(Material supplied begins)
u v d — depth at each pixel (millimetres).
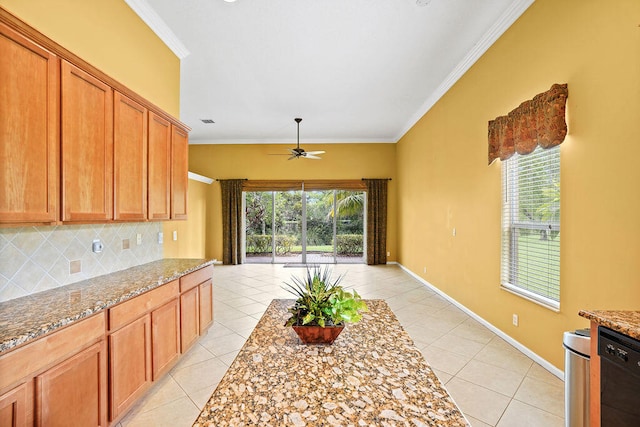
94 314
(Material supplied ends)
(Material supplied begins)
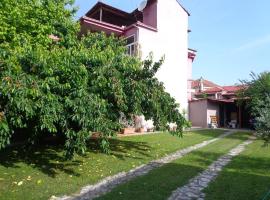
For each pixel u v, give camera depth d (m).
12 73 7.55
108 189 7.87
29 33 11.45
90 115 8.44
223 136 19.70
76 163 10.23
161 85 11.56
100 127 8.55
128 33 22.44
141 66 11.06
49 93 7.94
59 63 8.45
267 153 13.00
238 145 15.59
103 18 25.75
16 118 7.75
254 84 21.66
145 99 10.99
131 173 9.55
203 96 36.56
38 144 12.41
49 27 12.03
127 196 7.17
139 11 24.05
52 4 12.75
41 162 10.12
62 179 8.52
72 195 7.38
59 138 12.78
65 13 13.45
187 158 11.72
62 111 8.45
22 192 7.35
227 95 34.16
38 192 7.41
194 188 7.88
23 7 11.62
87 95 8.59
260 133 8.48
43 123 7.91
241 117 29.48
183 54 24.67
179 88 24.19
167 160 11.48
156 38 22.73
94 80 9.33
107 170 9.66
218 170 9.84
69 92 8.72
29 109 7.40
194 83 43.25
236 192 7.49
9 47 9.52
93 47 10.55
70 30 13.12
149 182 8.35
(Material supplied ends)
(Material supplied begins)
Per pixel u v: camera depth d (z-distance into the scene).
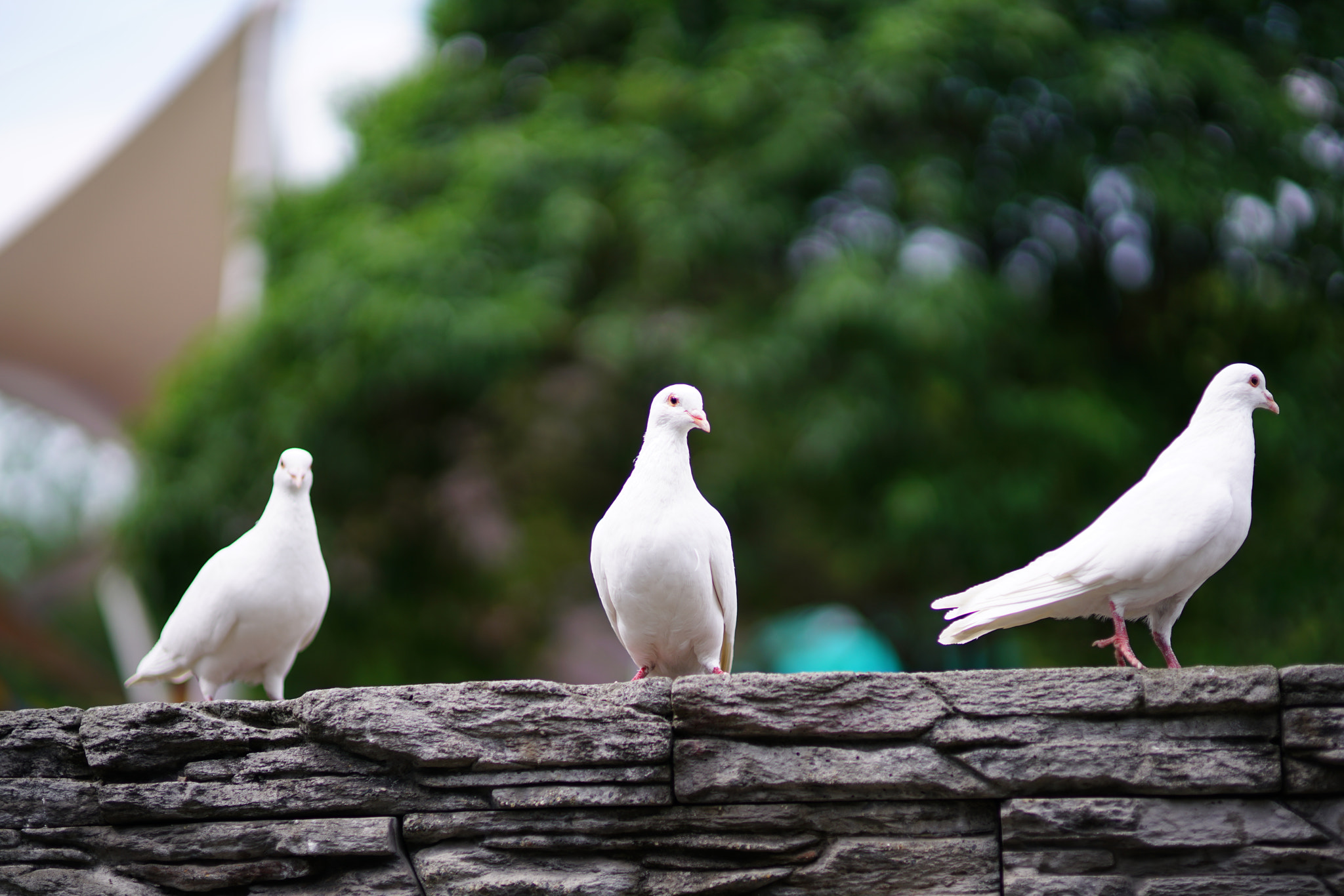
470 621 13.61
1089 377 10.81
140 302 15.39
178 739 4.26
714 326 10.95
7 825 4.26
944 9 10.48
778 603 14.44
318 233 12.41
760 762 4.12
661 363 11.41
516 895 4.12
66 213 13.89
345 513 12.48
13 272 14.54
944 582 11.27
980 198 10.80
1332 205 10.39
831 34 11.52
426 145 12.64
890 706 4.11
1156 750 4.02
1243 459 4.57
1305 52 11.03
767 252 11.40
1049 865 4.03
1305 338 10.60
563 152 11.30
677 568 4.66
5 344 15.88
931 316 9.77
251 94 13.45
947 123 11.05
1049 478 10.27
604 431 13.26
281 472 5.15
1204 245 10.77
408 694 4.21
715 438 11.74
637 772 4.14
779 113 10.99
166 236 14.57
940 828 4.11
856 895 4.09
(Material supplied ends)
Problem: Of the entries above, repeat exactly the lines from the line with "223 136 19.70" through the line with "194 188 7.88", both of them included.

Problem solution:
223 136 19.70
76 163 10.23
161 85 11.56
100 127 8.55
128 33 22.44
141 66 11.06
49 93 7.94
59 63 8.45
267 153 13.00
238 145 15.59
103 18 25.75
16 118 7.75
254 84 21.66
145 99 10.99
131 173 9.55
203 96 36.56
38 144 12.41
49 27 12.03
127 196 7.17
139 11 24.05
52 4 12.75
41 162 10.12
62 179 8.52
72 195 7.38
59 138 12.78
65 13 13.45
187 158 11.72
62 111 8.45
22 192 7.35
227 95 34.16
38 192 7.41
194 188 7.88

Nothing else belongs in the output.